Not to be Debbie Downer, while we continue to see pronounced thematic tailwinds blowing for companies on our Tematica Select List, we continue to question how those 500 companies will meet earnings growth expectations given the current backdrop? That brings us to the week ahead . . .
The Week Ahead
We’ve got more than 1,200 companies reporting quarterly earnings this week, making it the high water mark for such activity this time around. Among those will be 133 S&P 500 companies (including two Dow 30 components). As we tend to do, we’ve shared the key earnings reports we’ll be watching and pouring over from a thematic perspective this week. While we’re not traders, but rather active investors, that means collecting data and assessing it via our thematic lens, and this week should be chock full of data.
Also on the heels of the first official reading for 2Q 2017 GDP, we’ll close the books on the first month of 3Q 2017 this week – the month of July. It means that as we head into the dog days of summer, and before too long back to school, we’ll get the usual start of the month economic data as well as some data remnants for July. As part of our Cash-Strapped Consumer investing theme, we’ll be breaking down the July Personal Income & Spending report, while for our Rise & Fall of the Middle-Class investment theme it means we will be dissecting July auto & truck sales data. We’ve seen growing inventories on dealer lots and greater use of incentives, but thus far those efforts have been less than successful in overcoming rising consumer debt levels.
With the Fed’s expected no-action at last week’s July monetary policy meeting, the focus will shift back to data watching as the Fed looks to “assess realized and expected economic conditions relative to its objectives of maximum employment and 2 percent inflation.” Candidly, the data we’ve been getting has been anything but supportive of the next interest rate hike move, which explains why the timetable has continued to slip. Per the Fed Rate Monitor Tool, the Fed meeting with the highest probability of ending in a rate hike is March 2018, and it stands at a whopping 39 percent.
We here at Tematica see a bigger hurdle to get through before the next Fed rate hike, namely the normalizing of the Fed’s balance sheet. Plain and simple, this unwinding of the Fed’s QE efforts is something we’ve never seen before. While the Fed is signaling what is to come, as Tematica’s Chief Macro Strategist Lenore Hawkins recently said on an episode of the Cocktail Investing Podcast, it’s likely to be like a cat wearing silk slippers while ice skating – meaning it could be all over the place and not what was expected.

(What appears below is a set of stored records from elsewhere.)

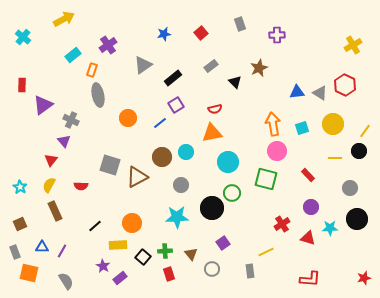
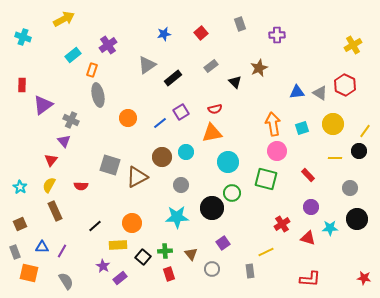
cyan cross at (23, 37): rotated 21 degrees counterclockwise
gray triangle at (143, 65): moved 4 px right
purple square at (176, 105): moved 5 px right, 7 px down
red star at (364, 278): rotated 24 degrees clockwise
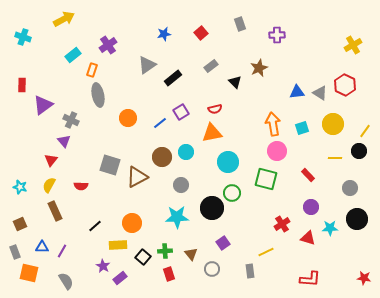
cyan star at (20, 187): rotated 16 degrees counterclockwise
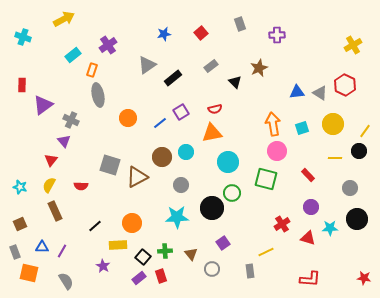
red rectangle at (169, 274): moved 8 px left, 2 px down
purple rectangle at (120, 278): moved 19 px right
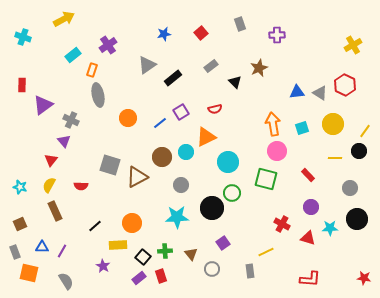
orange triangle at (212, 133): moved 6 px left, 4 px down; rotated 15 degrees counterclockwise
red cross at (282, 224): rotated 28 degrees counterclockwise
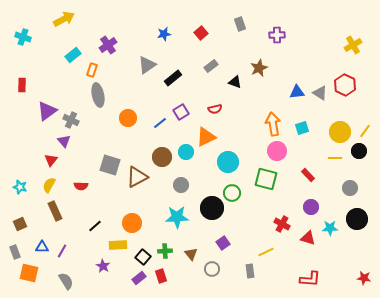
black triangle at (235, 82): rotated 24 degrees counterclockwise
purple triangle at (43, 105): moved 4 px right, 6 px down
yellow circle at (333, 124): moved 7 px right, 8 px down
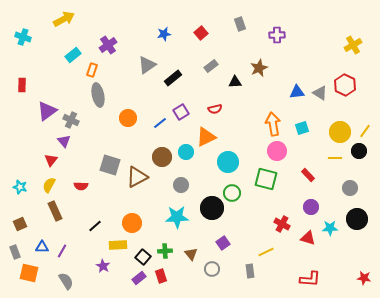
black triangle at (235, 82): rotated 24 degrees counterclockwise
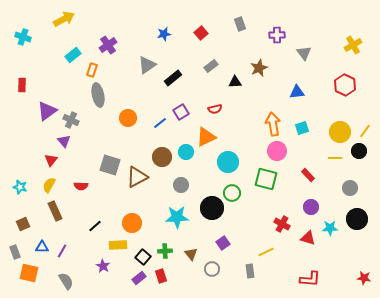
gray triangle at (320, 93): moved 16 px left, 40 px up; rotated 21 degrees clockwise
brown square at (20, 224): moved 3 px right
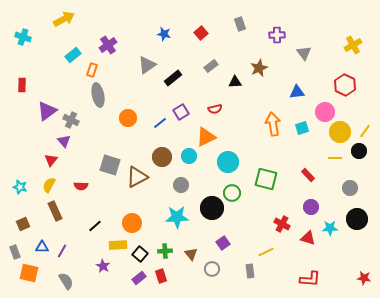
blue star at (164, 34): rotated 24 degrees clockwise
pink circle at (277, 151): moved 48 px right, 39 px up
cyan circle at (186, 152): moved 3 px right, 4 px down
black square at (143, 257): moved 3 px left, 3 px up
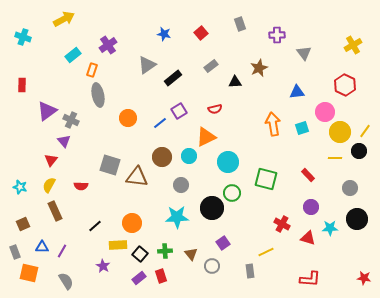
purple square at (181, 112): moved 2 px left, 1 px up
brown triangle at (137, 177): rotated 35 degrees clockwise
gray circle at (212, 269): moved 3 px up
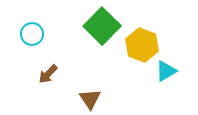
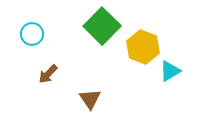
yellow hexagon: moved 1 px right, 2 px down
cyan triangle: moved 4 px right
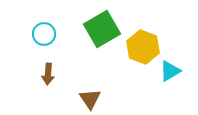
green square: moved 3 px down; rotated 15 degrees clockwise
cyan circle: moved 12 px right
brown arrow: rotated 40 degrees counterclockwise
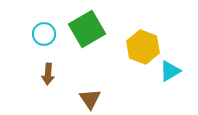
green square: moved 15 px left
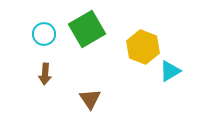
brown arrow: moved 3 px left
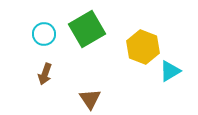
brown arrow: rotated 15 degrees clockwise
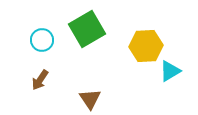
cyan circle: moved 2 px left, 6 px down
yellow hexagon: moved 3 px right, 1 px up; rotated 24 degrees counterclockwise
brown arrow: moved 5 px left, 6 px down; rotated 15 degrees clockwise
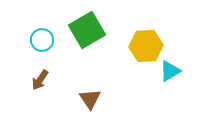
green square: moved 1 px down
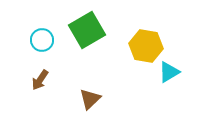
yellow hexagon: rotated 12 degrees clockwise
cyan triangle: moved 1 px left, 1 px down
brown triangle: rotated 20 degrees clockwise
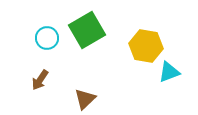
cyan circle: moved 5 px right, 2 px up
cyan triangle: rotated 10 degrees clockwise
brown triangle: moved 5 px left
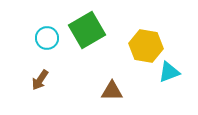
brown triangle: moved 27 px right, 8 px up; rotated 45 degrees clockwise
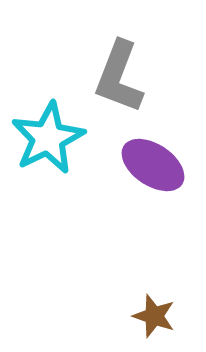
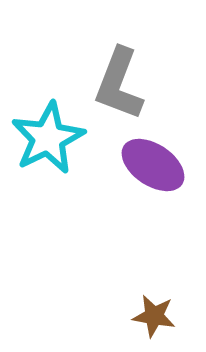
gray L-shape: moved 7 px down
brown star: rotated 9 degrees counterclockwise
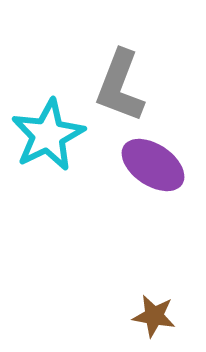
gray L-shape: moved 1 px right, 2 px down
cyan star: moved 3 px up
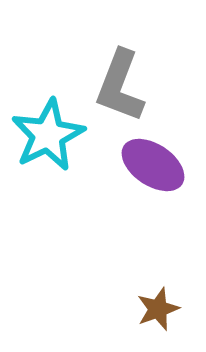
brown star: moved 4 px right, 7 px up; rotated 30 degrees counterclockwise
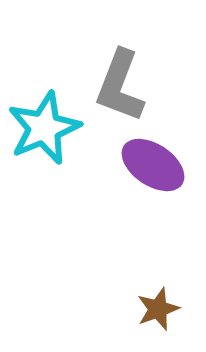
cyan star: moved 4 px left, 7 px up; rotated 4 degrees clockwise
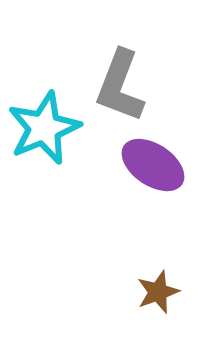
brown star: moved 17 px up
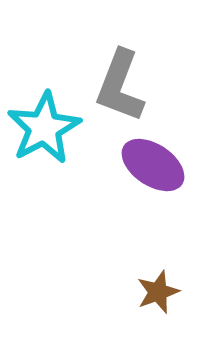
cyan star: rotated 6 degrees counterclockwise
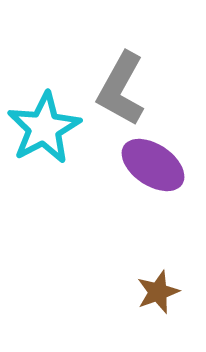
gray L-shape: moved 1 px right, 3 px down; rotated 8 degrees clockwise
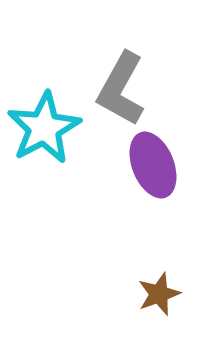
purple ellipse: rotated 34 degrees clockwise
brown star: moved 1 px right, 2 px down
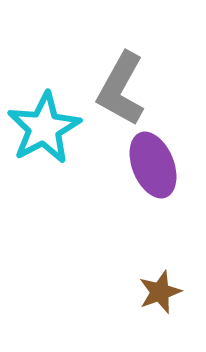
brown star: moved 1 px right, 2 px up
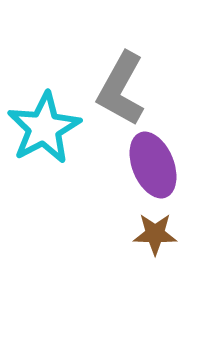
brown star: moved 5 px left, 58 px up; rotated 21 degrees clockwise
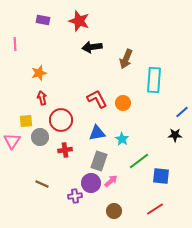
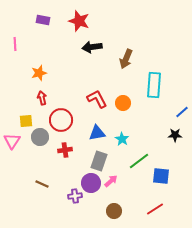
cyan rectangle: moved 5 px down
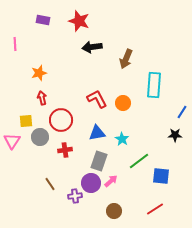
blue line: rotated 16 degrees counterclockwise
brown line: moved 8 px right; rotated 32 degrees clockwise
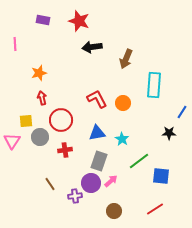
black star: moved 6 px left, 2 px up
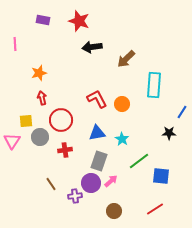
brown arrow: rotated 24 degrees clockwise
orange circle: moved 1 px left, 1 px down
brown line: moved 1 px right
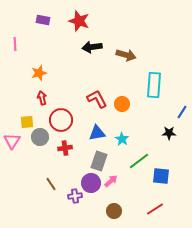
brown arrow: moved 4 px up; rotated 120 degrees counterclockwise
yellow square: moved 1 px right, 1 px down
red cross: moved 2 px up
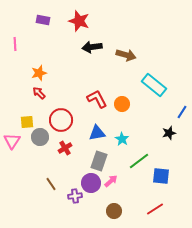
cyan rectangle: rotated 55 degrees counterclockwise
red arrow: moved 3 px left, 5 px up; rotated 32 degrees counterclockwise
black star: rotated 16 degrees counterclockwise
red cross: rotated 24 degrees counterclockwise
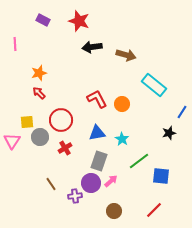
purple rectangle: rotated 16 degrees clockwise
red line: moved 1 px left, 1 px down; rotated 12 degrees counterclockwise
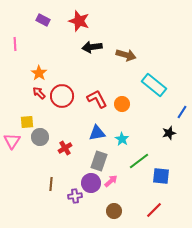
orange star: rotated 21 degrees counterclockwise
red circle: moved 1 px right, 24 px up
brown line: rotated 40 degrees clockwise
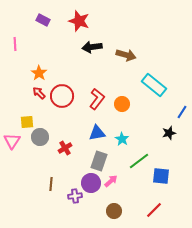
red L-shape: rotated 65 degrees clockwise
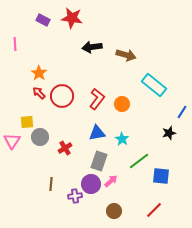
red star: moved 7 px left, 3 px up; rotated 10 degrees counterclockwise
purple circle: moved 1 px down
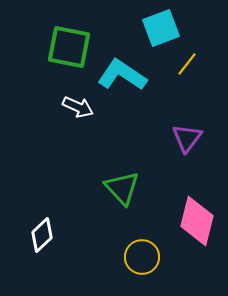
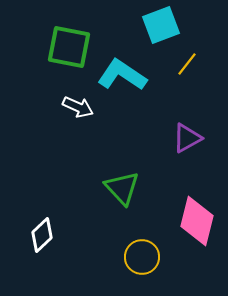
cyan square: moved 3 px up
purple triangle: rotated 24 degrees clockwise
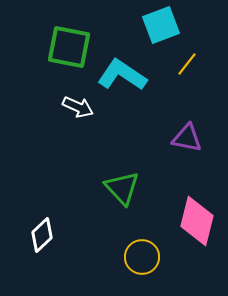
purple triangle: rotated 40 degrees clockwise
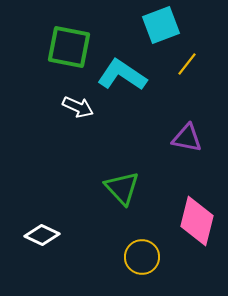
white diamond: rotated 68 degrees clockwise
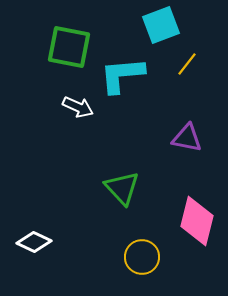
cyan L-shape: rotated 39 degrees counterclockwise
white diamond: moved 8 px left, 7 px down
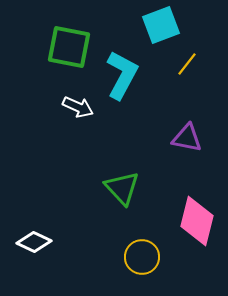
cyan L-shape: rotated 123 degrees clockwise
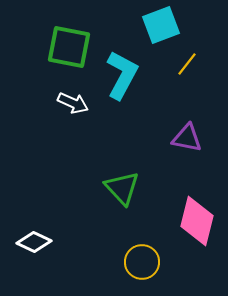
white arrow: moved 5 px left, 4 px up
yellow circle: moved 5 px down
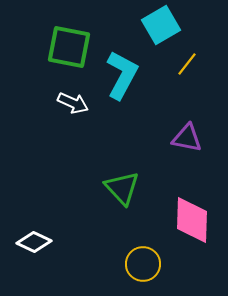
cyan square: rotated 9 degrees counterclockwise
pink diamond: moved 5 px left, 1 px up; rotated 12 degrees counterclockwise
yellow circle: moved 1 px right, 2 px down
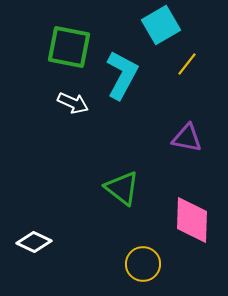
green triangle: rotated 9 degrees counterclockwise
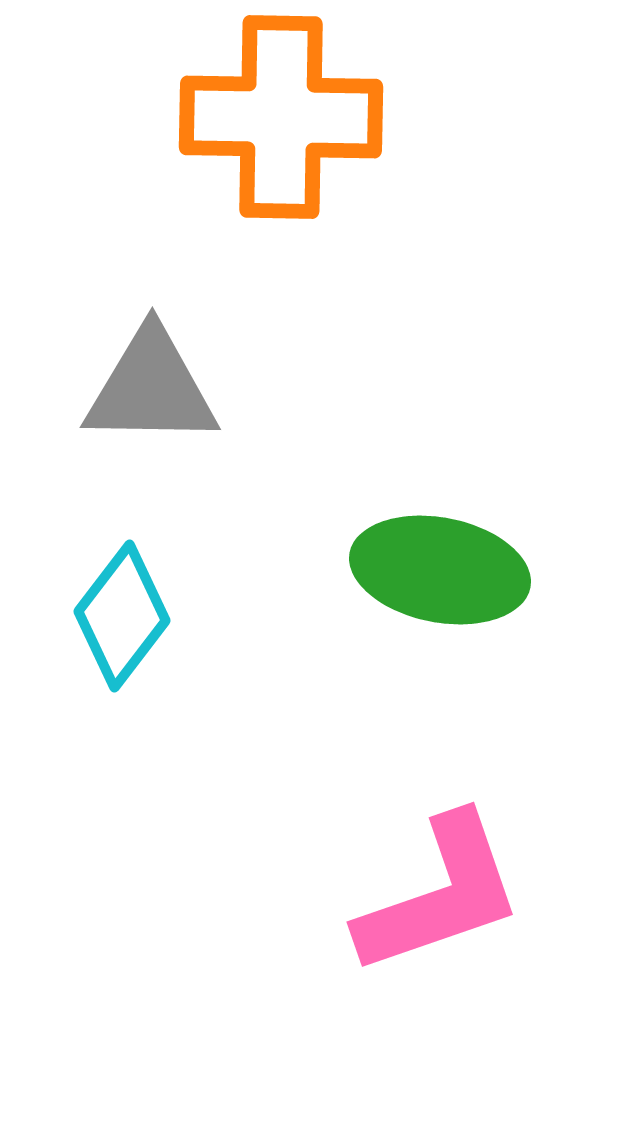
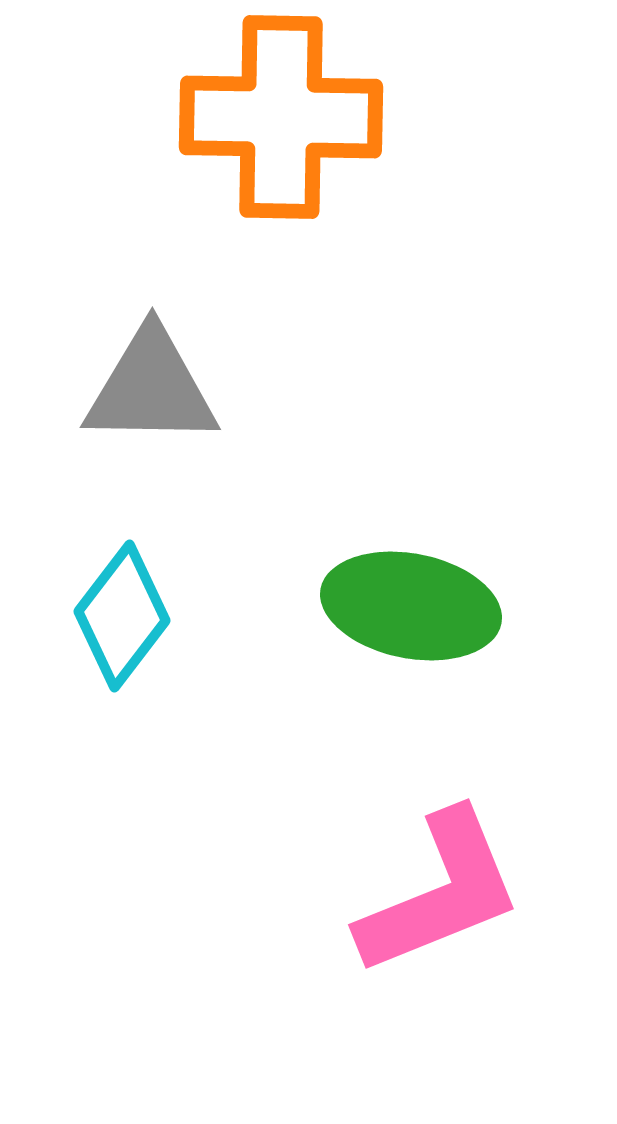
green ellipse: moved 29 px left, 36 px down
pink L-shape: moved 2 px up; rotated 3 degrees counterclockwise
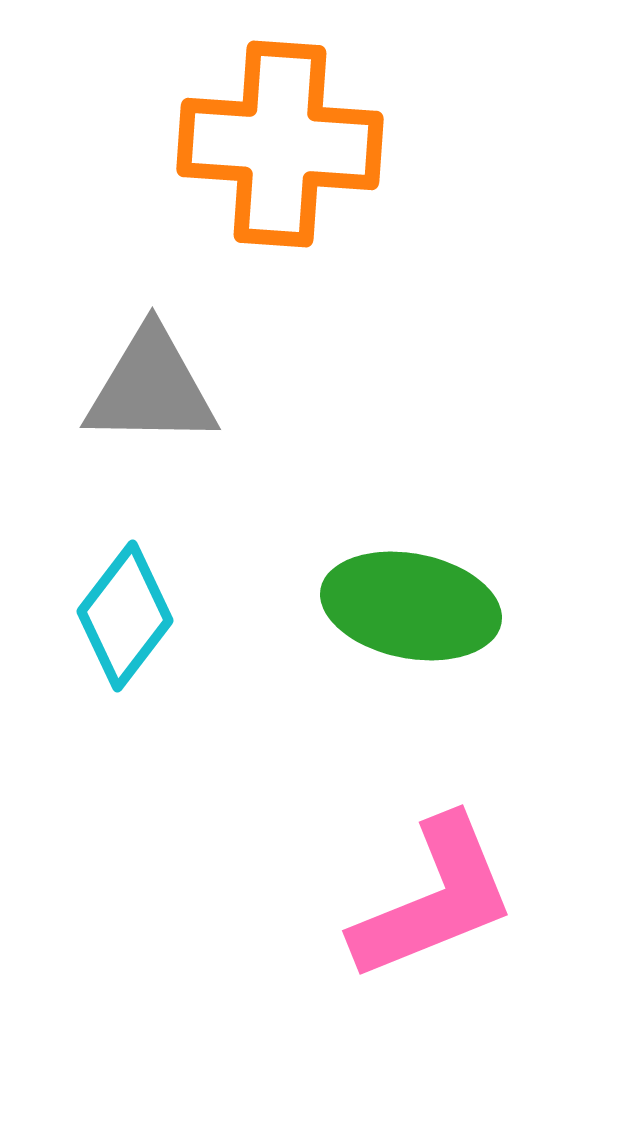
orange cross: moved 1 px left, 27 px down; rotated 3 degrees clockwise
cyan diamond: moved 3 px right
pink L-shape: moved 6 px left, 6 px down
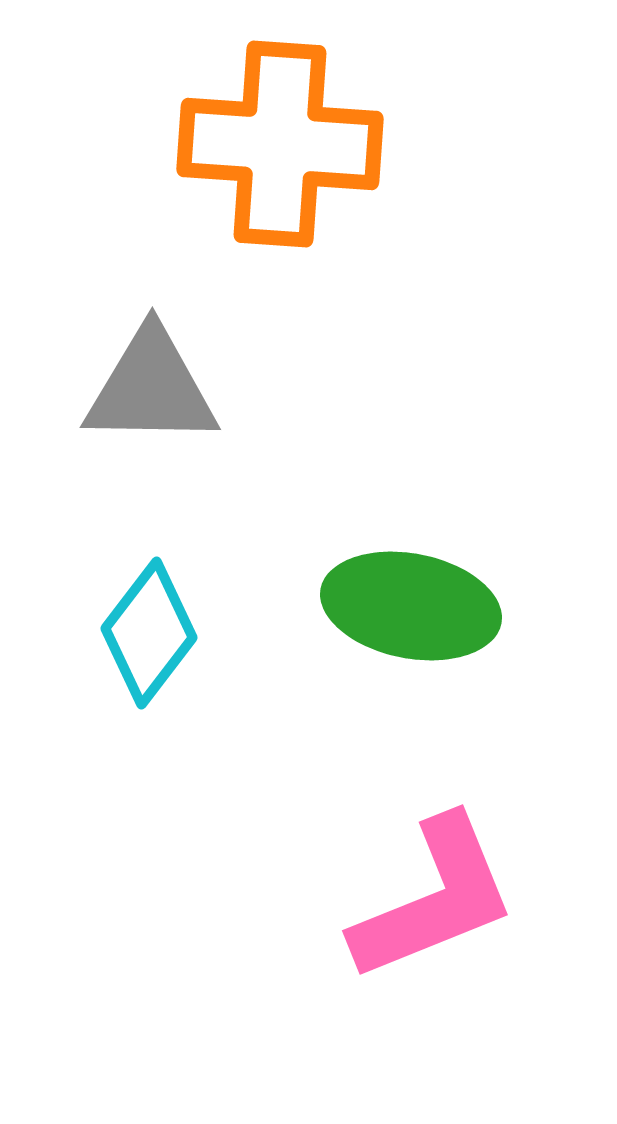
cyan diamond: moved 24 px right, 17 px down
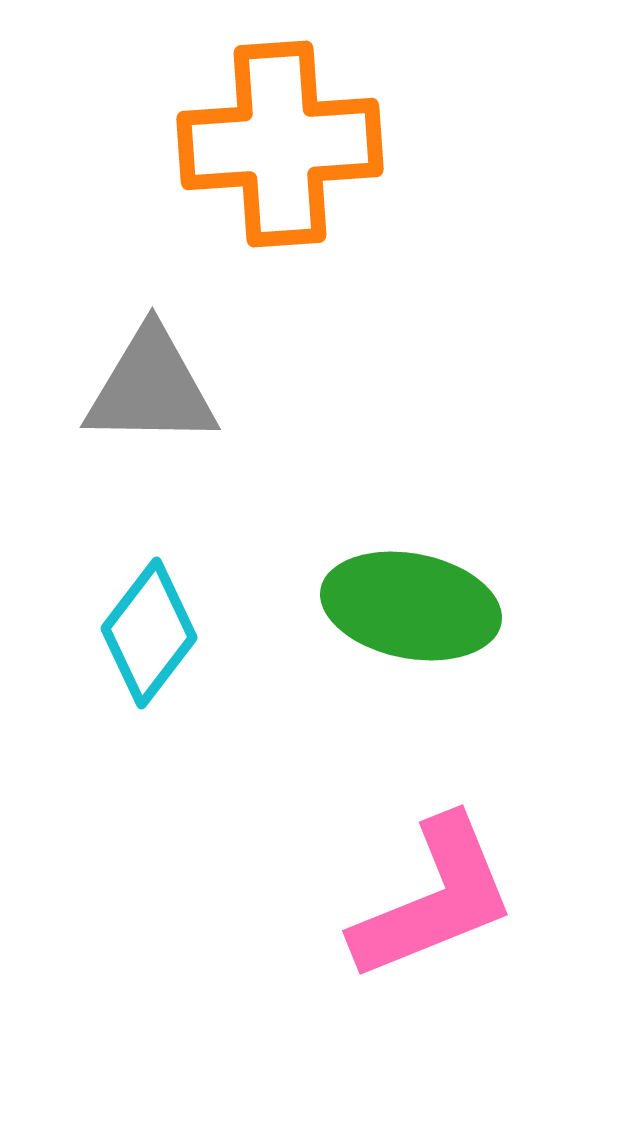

With that hurdle ahead of us, which is slated to begin as soon as September, there is a good chance that once again September could be one of the worst months of the calendar year for the stock market. According to the “Stock Trader’s Almanac,” on average, September is the month when the stock market’s three leading indexes usually perform the poorest. Since 1950, the month of September has seen an average decline in the Dow Jones Industrial Average of 1.1 percent, while the S&P 500 has averaged a 0.7 percent during the month. Looking at the Nasdaq Composite Index, which was established in 1971 it too has fallen during September averaging a 1 percent decline.
Some might say, “but those are averages” and while that is true, with market valuations extended, Washington filled with even more uncertainty after last week, reports of North Korea inching along on its weapons progress and uncharted territory for the Fed, as we head into a seasonally weak time of year for the stock market, we see uncertainty taking investor mindshare over the coming weeks. It could lead to some additional upside in the overall market, but more likely, we see it range bound with more downside risk than upside surprise to be had.
As we continue to assess and reassess the underlying economic foundation and juxtapose thematic data points, the glass half full view is any pullback in the market in the coming weeks will take the current froth out of the market and allow investors to buy stocks and ETFs at better prices. The end of 2017 isn’t too far away and much like you, we shake our heads as we say that given we are only about to enter August, but from our experience, it pays to be looking forward.